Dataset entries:
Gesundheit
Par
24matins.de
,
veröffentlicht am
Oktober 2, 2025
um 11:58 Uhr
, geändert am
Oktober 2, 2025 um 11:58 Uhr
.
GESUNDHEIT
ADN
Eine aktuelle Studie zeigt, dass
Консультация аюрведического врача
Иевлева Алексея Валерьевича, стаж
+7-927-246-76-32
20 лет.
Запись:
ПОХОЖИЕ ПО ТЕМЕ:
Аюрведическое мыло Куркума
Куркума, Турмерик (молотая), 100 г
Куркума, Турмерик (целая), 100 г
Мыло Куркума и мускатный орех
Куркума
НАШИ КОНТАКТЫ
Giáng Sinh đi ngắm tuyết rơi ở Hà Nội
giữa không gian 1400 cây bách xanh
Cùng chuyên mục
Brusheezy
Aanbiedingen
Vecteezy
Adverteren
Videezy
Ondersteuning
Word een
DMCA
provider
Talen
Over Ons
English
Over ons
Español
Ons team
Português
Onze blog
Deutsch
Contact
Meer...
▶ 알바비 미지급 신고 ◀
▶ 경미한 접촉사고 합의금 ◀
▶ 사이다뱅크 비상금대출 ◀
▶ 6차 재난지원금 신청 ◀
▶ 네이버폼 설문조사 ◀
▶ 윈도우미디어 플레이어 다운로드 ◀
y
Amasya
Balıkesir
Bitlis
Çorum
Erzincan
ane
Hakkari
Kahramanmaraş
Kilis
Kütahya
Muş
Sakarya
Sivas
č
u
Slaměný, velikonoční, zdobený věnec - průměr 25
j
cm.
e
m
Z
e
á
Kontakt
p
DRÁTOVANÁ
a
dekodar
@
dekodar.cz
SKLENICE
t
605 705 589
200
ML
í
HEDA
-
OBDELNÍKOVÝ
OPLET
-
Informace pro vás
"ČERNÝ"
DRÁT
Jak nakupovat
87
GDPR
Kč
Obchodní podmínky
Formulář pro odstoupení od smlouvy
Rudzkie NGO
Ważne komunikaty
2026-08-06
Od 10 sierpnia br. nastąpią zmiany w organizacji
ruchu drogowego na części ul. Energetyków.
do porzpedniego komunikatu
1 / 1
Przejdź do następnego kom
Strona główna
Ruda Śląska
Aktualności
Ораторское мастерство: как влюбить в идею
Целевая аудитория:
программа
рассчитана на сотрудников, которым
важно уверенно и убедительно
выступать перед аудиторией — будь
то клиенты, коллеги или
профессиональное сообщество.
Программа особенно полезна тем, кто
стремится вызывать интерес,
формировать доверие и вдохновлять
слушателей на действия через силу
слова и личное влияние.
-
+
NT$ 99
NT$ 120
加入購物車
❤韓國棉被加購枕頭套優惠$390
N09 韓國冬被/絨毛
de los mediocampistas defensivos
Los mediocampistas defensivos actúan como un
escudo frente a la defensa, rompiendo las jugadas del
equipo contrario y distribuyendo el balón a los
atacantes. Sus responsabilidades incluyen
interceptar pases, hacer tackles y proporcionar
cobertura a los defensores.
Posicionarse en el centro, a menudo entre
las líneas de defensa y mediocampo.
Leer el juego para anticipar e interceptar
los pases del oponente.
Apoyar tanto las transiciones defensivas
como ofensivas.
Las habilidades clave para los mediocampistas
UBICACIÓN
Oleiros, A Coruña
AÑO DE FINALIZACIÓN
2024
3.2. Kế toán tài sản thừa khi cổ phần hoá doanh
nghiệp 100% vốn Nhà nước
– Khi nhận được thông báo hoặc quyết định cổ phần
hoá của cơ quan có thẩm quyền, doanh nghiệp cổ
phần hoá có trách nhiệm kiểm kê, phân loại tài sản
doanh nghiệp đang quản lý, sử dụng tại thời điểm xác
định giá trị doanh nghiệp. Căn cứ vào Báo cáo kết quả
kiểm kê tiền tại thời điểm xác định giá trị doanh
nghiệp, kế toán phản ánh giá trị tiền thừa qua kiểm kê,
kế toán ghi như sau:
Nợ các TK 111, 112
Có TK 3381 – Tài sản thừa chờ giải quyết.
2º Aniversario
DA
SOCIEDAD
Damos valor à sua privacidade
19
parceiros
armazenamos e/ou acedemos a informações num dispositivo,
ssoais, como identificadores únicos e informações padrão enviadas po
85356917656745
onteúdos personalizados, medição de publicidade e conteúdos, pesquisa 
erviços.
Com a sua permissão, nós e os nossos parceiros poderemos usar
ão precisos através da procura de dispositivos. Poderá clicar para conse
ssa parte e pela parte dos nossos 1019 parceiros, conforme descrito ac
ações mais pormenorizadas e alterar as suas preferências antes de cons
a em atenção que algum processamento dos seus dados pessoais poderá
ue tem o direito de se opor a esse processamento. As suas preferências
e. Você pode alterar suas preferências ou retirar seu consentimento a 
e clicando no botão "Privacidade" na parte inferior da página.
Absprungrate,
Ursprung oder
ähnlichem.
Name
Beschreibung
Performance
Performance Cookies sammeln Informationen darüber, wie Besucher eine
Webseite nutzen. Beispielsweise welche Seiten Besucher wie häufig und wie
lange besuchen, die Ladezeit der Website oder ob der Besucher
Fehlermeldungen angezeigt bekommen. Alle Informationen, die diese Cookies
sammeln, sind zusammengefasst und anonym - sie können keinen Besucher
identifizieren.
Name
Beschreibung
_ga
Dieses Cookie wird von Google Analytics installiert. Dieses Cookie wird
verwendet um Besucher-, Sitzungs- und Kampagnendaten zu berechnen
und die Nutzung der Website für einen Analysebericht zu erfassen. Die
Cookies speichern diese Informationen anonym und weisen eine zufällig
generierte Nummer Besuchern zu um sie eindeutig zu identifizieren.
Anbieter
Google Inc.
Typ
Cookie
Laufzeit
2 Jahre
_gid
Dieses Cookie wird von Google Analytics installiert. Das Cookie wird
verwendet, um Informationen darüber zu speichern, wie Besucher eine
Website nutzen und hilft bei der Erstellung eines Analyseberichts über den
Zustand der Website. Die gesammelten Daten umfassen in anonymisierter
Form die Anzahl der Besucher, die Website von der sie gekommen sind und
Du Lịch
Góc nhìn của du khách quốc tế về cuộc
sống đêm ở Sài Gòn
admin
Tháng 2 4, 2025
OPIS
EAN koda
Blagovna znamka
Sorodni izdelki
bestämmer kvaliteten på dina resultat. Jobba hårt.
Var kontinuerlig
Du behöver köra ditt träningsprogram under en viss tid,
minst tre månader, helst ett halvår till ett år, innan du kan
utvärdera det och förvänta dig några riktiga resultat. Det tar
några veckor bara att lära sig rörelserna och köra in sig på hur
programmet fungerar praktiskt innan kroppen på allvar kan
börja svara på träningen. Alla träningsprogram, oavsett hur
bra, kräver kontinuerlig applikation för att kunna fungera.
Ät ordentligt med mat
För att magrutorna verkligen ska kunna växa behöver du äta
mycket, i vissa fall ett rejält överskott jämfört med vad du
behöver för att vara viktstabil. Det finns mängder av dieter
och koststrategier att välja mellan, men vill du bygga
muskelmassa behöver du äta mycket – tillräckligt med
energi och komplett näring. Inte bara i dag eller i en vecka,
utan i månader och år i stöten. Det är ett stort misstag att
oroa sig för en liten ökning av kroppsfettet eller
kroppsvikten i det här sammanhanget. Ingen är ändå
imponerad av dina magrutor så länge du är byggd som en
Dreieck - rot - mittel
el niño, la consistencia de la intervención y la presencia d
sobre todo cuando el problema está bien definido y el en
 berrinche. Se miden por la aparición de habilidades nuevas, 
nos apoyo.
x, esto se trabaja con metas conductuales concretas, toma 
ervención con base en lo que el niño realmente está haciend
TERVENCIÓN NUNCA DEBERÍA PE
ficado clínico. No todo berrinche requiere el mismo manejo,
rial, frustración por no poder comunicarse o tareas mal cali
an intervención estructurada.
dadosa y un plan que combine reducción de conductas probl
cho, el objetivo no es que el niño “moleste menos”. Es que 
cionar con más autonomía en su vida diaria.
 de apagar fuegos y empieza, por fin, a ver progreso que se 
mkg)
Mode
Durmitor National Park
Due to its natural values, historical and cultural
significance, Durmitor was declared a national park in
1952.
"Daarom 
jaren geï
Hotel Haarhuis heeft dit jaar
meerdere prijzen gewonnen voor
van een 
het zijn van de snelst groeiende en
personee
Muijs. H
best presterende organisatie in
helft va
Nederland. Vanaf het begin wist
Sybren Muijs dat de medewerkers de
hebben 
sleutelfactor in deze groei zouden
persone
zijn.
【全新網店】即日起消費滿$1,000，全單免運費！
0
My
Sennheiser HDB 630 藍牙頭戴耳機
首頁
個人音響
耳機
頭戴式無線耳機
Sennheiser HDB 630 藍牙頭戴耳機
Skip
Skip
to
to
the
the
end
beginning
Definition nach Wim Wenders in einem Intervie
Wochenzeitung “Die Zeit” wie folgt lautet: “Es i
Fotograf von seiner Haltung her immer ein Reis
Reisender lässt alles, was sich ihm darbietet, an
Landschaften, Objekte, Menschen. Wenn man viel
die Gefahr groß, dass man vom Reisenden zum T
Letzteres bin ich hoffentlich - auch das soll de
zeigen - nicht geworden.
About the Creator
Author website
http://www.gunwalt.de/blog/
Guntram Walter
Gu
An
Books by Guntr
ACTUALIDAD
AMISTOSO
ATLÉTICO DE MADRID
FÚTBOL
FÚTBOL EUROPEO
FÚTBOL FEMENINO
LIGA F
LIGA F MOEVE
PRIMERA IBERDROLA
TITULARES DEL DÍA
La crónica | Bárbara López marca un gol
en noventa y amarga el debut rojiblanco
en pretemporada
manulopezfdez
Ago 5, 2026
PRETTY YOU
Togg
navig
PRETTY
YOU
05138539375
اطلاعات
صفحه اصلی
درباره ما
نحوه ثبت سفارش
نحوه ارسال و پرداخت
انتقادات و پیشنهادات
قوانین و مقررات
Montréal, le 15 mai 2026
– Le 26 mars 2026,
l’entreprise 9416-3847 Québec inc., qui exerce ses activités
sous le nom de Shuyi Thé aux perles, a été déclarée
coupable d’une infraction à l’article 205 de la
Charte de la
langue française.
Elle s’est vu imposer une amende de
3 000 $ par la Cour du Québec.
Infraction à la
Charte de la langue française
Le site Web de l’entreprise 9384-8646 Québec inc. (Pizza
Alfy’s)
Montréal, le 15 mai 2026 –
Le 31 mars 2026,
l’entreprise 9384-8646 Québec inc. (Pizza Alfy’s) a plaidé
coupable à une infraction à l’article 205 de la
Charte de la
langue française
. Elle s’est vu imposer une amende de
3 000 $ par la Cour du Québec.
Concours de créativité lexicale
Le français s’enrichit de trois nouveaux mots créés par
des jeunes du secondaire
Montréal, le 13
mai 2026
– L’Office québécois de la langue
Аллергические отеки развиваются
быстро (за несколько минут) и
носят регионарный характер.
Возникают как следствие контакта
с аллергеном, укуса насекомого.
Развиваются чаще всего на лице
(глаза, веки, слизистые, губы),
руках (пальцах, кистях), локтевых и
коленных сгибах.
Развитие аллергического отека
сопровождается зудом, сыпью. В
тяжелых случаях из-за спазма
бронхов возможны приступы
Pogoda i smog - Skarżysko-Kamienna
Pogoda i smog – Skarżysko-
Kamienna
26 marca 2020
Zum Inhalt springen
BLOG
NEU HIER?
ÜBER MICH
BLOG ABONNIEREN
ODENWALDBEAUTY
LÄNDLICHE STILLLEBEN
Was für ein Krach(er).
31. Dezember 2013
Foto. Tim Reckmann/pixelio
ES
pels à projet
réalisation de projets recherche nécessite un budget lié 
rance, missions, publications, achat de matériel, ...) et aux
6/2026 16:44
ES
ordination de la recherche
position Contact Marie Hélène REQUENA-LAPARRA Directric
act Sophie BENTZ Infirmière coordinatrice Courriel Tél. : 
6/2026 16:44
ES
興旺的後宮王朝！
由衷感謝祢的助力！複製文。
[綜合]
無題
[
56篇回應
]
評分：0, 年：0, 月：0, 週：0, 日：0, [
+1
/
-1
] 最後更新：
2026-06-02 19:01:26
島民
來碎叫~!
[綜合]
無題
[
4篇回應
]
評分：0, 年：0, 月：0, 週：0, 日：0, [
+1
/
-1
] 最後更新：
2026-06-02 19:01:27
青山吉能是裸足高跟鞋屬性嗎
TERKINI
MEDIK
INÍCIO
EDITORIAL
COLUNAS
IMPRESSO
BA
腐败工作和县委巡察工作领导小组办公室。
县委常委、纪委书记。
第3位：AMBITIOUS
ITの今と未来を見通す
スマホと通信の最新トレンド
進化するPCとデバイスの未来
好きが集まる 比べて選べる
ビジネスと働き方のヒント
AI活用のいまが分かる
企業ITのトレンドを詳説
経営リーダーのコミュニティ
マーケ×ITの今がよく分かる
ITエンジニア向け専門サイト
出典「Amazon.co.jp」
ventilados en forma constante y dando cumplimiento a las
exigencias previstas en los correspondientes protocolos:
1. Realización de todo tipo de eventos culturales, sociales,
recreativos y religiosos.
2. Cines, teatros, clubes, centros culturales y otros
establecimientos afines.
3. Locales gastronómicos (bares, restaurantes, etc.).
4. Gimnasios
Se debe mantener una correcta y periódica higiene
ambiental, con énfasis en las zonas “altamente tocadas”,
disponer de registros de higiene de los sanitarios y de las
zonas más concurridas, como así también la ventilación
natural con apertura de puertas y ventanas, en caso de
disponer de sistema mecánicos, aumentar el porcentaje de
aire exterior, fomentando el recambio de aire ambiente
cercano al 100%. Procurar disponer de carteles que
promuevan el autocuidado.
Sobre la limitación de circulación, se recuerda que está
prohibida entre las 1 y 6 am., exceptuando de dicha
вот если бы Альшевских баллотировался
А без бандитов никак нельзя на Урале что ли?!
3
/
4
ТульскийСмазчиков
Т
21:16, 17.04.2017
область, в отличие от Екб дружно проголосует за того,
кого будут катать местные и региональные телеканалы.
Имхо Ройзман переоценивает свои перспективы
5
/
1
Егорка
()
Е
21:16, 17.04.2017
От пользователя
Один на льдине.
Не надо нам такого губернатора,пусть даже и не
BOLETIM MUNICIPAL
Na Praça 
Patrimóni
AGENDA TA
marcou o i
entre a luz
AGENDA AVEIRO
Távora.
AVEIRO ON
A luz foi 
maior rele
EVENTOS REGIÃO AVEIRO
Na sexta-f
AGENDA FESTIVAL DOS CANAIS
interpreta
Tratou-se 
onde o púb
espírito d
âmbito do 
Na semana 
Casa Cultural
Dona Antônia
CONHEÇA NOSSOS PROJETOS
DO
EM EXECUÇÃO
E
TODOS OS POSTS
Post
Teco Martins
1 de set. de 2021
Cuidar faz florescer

» **TASK INSTRUCTIONS**: Copy out only the lines above from the one with "kế toán ghi" to the one with "ssa parte e", inclusive, exactly as they stand.

» **ANSWER BOX**:
kế toán ghi như sau:
Nợ các TK 111, 112
Có TK 3381 – Tài sản thừa chờ giải quyết.
2º Aniversario
DA
SOCIEDAD
Damos valor à sua privacidade
19
parceiros
armazenamos e/ou acedemos a informações num dispositivo,
ssoais, como identificadores únicos e informações padrão enviadas po
85356917656745
onteúdos personalizados, medição de publicidade e conteúdos, pesquisa 
erviços.
Com a sua permissão, nós e os nossos parceiros poderemos usar
ão precisos através da procura de dispositivos. Poderá clicar para conse
ssa parte e pela parte dos nossos 1019 parceiros, conforme descrito ac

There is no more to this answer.